- **Input for this task**
☆ ☆ ☆ ☆ ☆

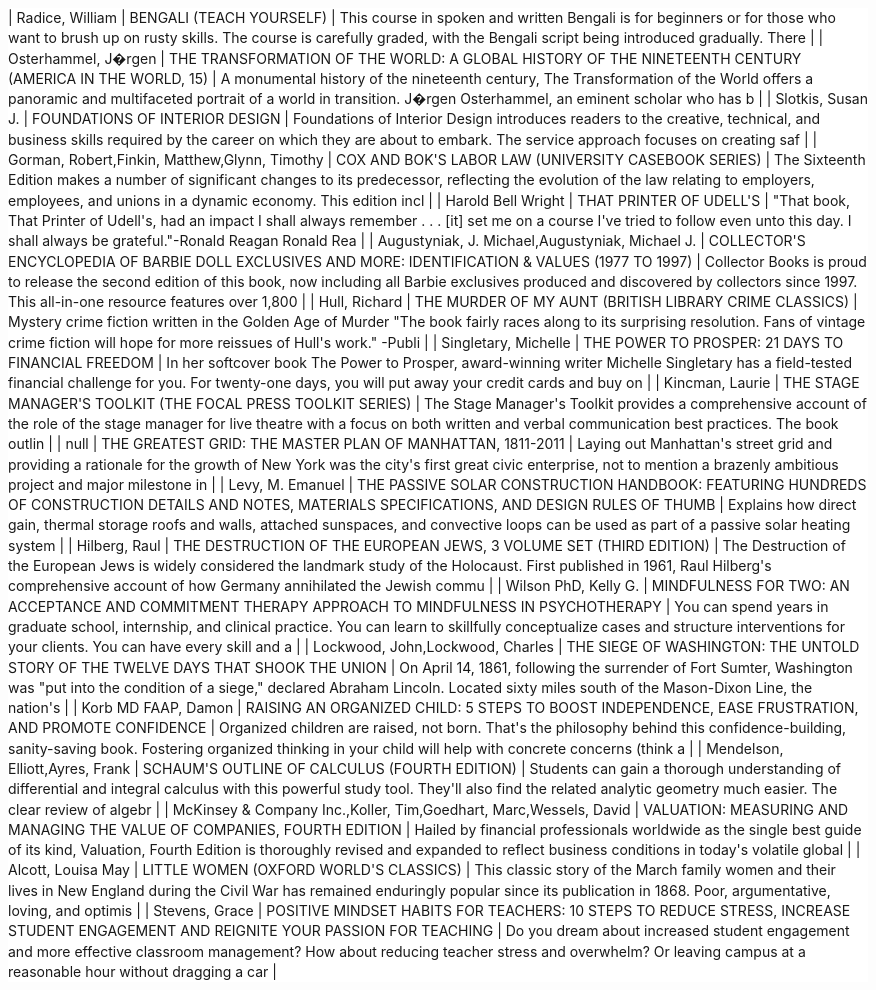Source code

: | Radice, William | BENGALI (TEACH YOURSELF) | This course in spoken and written Bengali is for beginners or for those who want to brush up on rusty skills. The course is carefully graded, with the Bengali script being introduced gradually. There  |
| Osterhammel, J�rgen | THE TRANSFORMATION OF THE WORLD: A GLOBAL HISTORY OF THE NINETEENTH CENTURY (AMERICA IN THE WORLD, 15) |  A monumental history of the nineteenth century, The Transformation of the World offers a panoramic and multifaceted portrait of a world in transition. J�rgen Osterhammel, an eminent scholar who has b |
| Slotkis, Susan J. | FOUNDATIONS OF INTERIOR DESIGN | Foundations of Interior Design introduces readers to the creative, technical, and business skills required by the career on which they are about to embark. The service approach focuses on creating saf |
| Gorman, Robert,Finkin, Matthew,Glynn, Timothy | COX AND BOK'S LABOR LAW (UNIVERSITY CASEBOOK SERIES) | The Sixteenth Edition makes a number of significant changes to its predecessor, reflecting the evolution of the law relating to employers, employees, and unions in a dynamic economy. This edition incl |
| Harold Bell Wright | THAT PRINTER OF UDELL'S |  "That book, That Printer of Udell's, had an impact I shall always remember . . . [it] set me on a course I've tried to follow even unto this day. I shall always be grateful."-Ronald Reagan Ronald Rea |
| Augustyniak, J. Michael,Augustyniak, Michael J. | COLLECTOR'S ENCYCLOPEDIA OF BARBIE DOLL EXCLUSIVES AND MORE: IDENTIFICATION &AMP; VALUES (1977 TO 1997) | Collector Books is proud to release the second edition of this book, now including all Barbie exclusives produced and discovered by collectors since 1997. This all-in-one resource features over 1,800  |
| Hull, Richard | THE MURDER OF MY AUNT (BRITISH LIBRARY CRIME CLASSICS) |  Mystery crime fiction written in the Golden Age of Murder  "The book fairly races along to its surprising resolution. Fans of vintage crime fiction will hope for more reissues of Hull's work." -Publi |
| Singletary, Michelle | THE POWER TO PROSPER: 21 DAYS TO FINANCIAL FREEDOM | In her softcover book The Power to Prosper, award-winning writer Michelle Singletary has a field-tested financial challenge for you. For twenty-one days, you will put away your credit cards and buy on |
| Kincman, Laurie | THE STAGE MANAGER'S TOOLKIT (THE FOCAL PRESS TOOLKIT SERIES) |  The Stage Manager's Toolkit provides a comprehensive account of the role of the stage manager for live theatre with a focus on both written and verbal communication best practices.    The book outlin |
| null | THE GREATEST GRID: THE MASTER PLAN OF MANHATTAN, 1811-2011 | Laying out Manhattan's street grid and providing a rationale for the growth of New York was the city's first great civic enterprise, not to mention a brazenly ambitious project and major milestone in  |
| Levy, M. Emanuel | THE PASSIVE SOLAR CONSTRUCTION HANDBOOK: FEATURING HUNDREDS OF CONSTRUCTION DETAILS AND NOTES, MATERIALS SPECIFICATIONS, AND DESIGN RULES OF THUMB | Explains how direct gain, thermal storage roofs and walls, attached sunspaces, and convective loops can be used as part of a passive solar heating system |
| Hilberg, Raul | THE DESTRUCTION OF THE EUROPEAN JEWS, 3 VOLUME SET (THIRD EDITION) | The Destruction of the European Jews is widely considered the landmark study of the Holocaust. First published in 1961, Raul Hilberg's comprehensive account of how Germany annihilated the Jewish commu |
| Wilson PhD, Kelly G. | MINDFULNESS FOR TWO: AN ACCEPTANCE AND COMMITMENT THERAPY APPROACH TO MINDFULNESS IN PSYCHOTHERAPY |  You can spend years in graduate school, internship, and clinical practice. You can learn to skillfully conceptualize cases and structure interventions for your clients. You can have every skill and a |
| Lockwood, John,Lockwood, Charles | THE SIEGE OF WASHINGTON: THE UNTOLD STORY OF THE TWELVE DAYS THAT SHOOK THE UNION | On April 14, 1861, following the surrender of Fort Sumter, Washington was "put into the condition of a siege," declared Abraham Lincoln. Located sixty miles south of the Mason-Dixon Line, the nation's |
| Korb MD FAAP, Damon | RAISING AN ORGANIZED CHILD: 5 STEPS TO BOOST INDEPENDENCE, EASE FRUSTRATION, AND PROMOTE CONFIDENCE | Organized children are raised, not born. That's the philosophy behind this confidence-building, sanity-saving book. Fostering organized thinking in your child will help with concrete concerns (think a |
| Mendelson, Elliott,Ayres, Frank | SCHAUM'S OUTLINE OF CALCULUS (FOURTH EDITION) |  Students can gain a thorough understanding of differential and integral calculus with this powerful study tool. They'll also find the related analytic geometry much easier. The clear review of algebr |
| McKinsey &amp; Company Inc.,Koller, Tim,Goedhart, Marc,Wessels, David | VALUATION: MEASURING AND MANAGING THE VALUE OF COMPANIES, FOURTH EDITION | Hailed by financial professionals worldwide as the single best guide of its kind, Valuation, Fourth Edition is thoroughly revised and expanded to reflect business conditions in today's volatile global |
| Alcott, Louisa May | LITTLE WOMEN (OXFORD WORLD'S CLASSICS) | This classic story of the March family women and their lives in New England during the Civil War has remained enduringly popular since its publication in 1868. Poor, argumentative, loving, and optimis |
| Stevens, Grace | POSITIVE MINDSET HABITS FOR TEACHERS: 10 STEPS TO REDUCE STRESS, INCREASE STUDENT ENGAGEMENT AND REIGNITE YOUR PASSION FOR TEACHING |  Do you dream about increased student engagement and more effective classroom management? How about reducing teacher stress and overwhelm? Or leaving campus at a reasonable hour without dragging a car |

☆ ☆ ☆ ☆ ☆

Leave the pictures aside and output each entry exactly as it stands.

Source code

: | Radice, William | BENGALI (TEACH YOURSELF) | This course in spoken and written Bengali is for beginners or for those who want to brush up on rusty skills. The course is carefully graded, with the Bengali script being introduced gradually. There  |
| Osterhammel, J�rgen | THE TRANSFORMATION OF THE WORLD: A GLOBAL HISTORY OF THE NINETEENTH CENTURY (AMERICA IN THE WORLD, 15) |  A monumental history of the nineteenth century, The Transformation of the World offers a panoramic and multifaceted portrait of a world in transition. J�rgen Osterhammel, an eminent scholar who has b |
| Slotkis, Susan J. | FOUNDATIONS OF INTERIOR DESIGN | Foundations of Interior Design introduces readers to the creative, technical, and business skills required by the career on which they are about to embark. The service approach focuses on creating saf |
| Gorman, Robert,Finkin, Matthew,Glynn, Timothy | COX AND BOK'S LABOR LAW (UNIVERSITY CASEBOOK SERIES) | The Sixteenth Edition makes a number of significant changes to its predecessor, reflecting the evolution of the law relating to employers, employees, and unions in a dynamic economy. This edition incl |
| Harold Bell Wright | THAT PRINTER OF UDELL'S |  "That book, That Printer of Udell's, had an impact I shall always remember . . . [it] set me on a course I've tried to follow even unto this day. I shall always be grateful."-Ronald Reagan Ronald Rea |
| Augustyniak, J. Michael,Augustyniak, Michael J. | COLLECTOR'S ENCYCLOPEDIA OF BARBIE DOLL EXCLUSIVES AND MORE: IDENTIFICATION &AMP; VALUES (1977 TO 1997) | Collector Books is proud to release the second edition of this book, now including all Barbie exclusives produced and discovered by collectors since 1997. This all-in-one resource features over 1,800  |
| Hull, Richard | THE MURDER OF MY AUNT (BRITISH LIBRARY CRIME CLASSICS) |  Mystery crime fiction written in the Golden Age of Murder  "The book fairly races along to its surprising resolution. Fans of vintage crime fiction will hope for more reissues of Hull's work." -Publi |
| Singletary, Michelle | THE POWER TO PROSPER: 21 DAYS TO FINANCIAL FREEDOM | In her softcover book The Power to Prosper, award-winning writer Michelle Singletary has a field-tested financial challenge for you. For twenty-one days, you will put away your credit cards and buy on |
| Kincman, Laurie | THE STAGE MANAGER'S TOOLKIT (THE FOCAL PRESS TOOLKIT SERIES) |  The Stage Manager's Toolkit provides a comprehensive account of the role of the stage manager for live theatre with a focus on both written and verbal communication best practices.    The book outlin |
| null | THE GREATEST GRID: THE MASTER PLAN OF MANHATTAN, 1811-2011 | Laying out Manhattan's street grid and providing a rationale for the growth of New York was the city's first great civic enterprise, not to mention a brazenly ambitious project and major milestone in  |
| Levy, M. Emanuel | THE PASSIVE SOLAR CONSTRUCTION HANDBOOK: FEATURING HUNDREDS OF CONSTRUCTION DETAILS AND NOTES, MATERIALS SPECIFICATIONS, AND DESIGN RULES OF THUMB | Explains how direct gain, thermal storage roofs and walls, attached sunspaces, and convective loops can be used as part of a passive solar heating system |
| Hilberg, Raul | THE DESTRUCTION OF THE EUROPEAN JEWS, 3 VOLUME SET (THIRD EDITION) | The Destruction of the European Jews is widely considered the landmark study of the Holocaust. First published in 1961, Raul Hilberg's comprehensive account of how Germany annihilated the Jewish commu |
| Wilson PhD, Kelly G. | MINDFULNESS FOR TWO: AN ACCEPTANCE AND COMMITMENT THERAPY APPROACH TO MINDFULNESS IN PSYCHOTHERAPY |  You can spend years in graduate school, internship, and clinical practice. You can learn to skillfully conceptualize cases and structure interventions for your clients. You can have every skill and a |
| Lockwood, John,Lockwood, Charles | THE SIEGE OF WASHINGTON: THE UNTOLD STORY OF THE TWELVE DAYS THAT SHOOK THE UNION | On April 14, 1861, following the surrender of Fort Sumter, Washington was "put into the condition of a siege," declared Abraham Lincoln. Located sixty miles south of the Mason-Dixon Line, the nation's |
| Korb MD FAAP, Damon | RAISING AN ORGANIZED CHILD: 5 STEPS TO BOOST INDEPENDENCE, EASE FRUSTRATION, AND PROMOTE CONFIDENCE | Organized children are raised, not born. That's the philosophy behind this confidence-building, sanity-saving book. Fostering organized thinking in your child will help with concrete concerns (think a |
| Mendelson, Elliott,Ayres, Frank | SCHAUM'S OUTLINE OF CALCULUS (FOURTH EDITION) |  Students can gain a thorough understanding of differential and integral calculus with this powerful study tool. They'll also find the related analytic geometry much easier. The clear review of algebr |
| McKinsey &amp; Company Inc.,Koller, Tim,Goedhart, Marc,Wessels, David | VALUATION: MEASURING AND MANAGING THE VALUE OF COMPANIES, FOURTH EDITION | Hailed by financial professionals worldwide as the single best guide of its kind, Valuation, Fourth Edition is thoroughly revised and expanded to reflect business conditions in today's volatile global |
| Alcott, Louisa May | LITTLE WOMEN (OXFORD WORLD'S CLASSICS) | This classic story of the March family women and their lives in New England during the Civil War has remained enduringly popular since its publication in 1868. Poor, argumentative, loving, and optimis |
| Stevens, Grace | POSITIVE MINDSET HABITS FOR TEACHERS: 10 STEPS TO REDUCE STRESS, INCREASE STUDENT ENGAGEMENT AND REIGNITE YOUR PASSION FOR TEACHING |  Do you dream about increased student engagement and more effective classroom management? How about reducing teacher stress and overwhelm? Or leaving campus at a reasonable hour without dragging a car |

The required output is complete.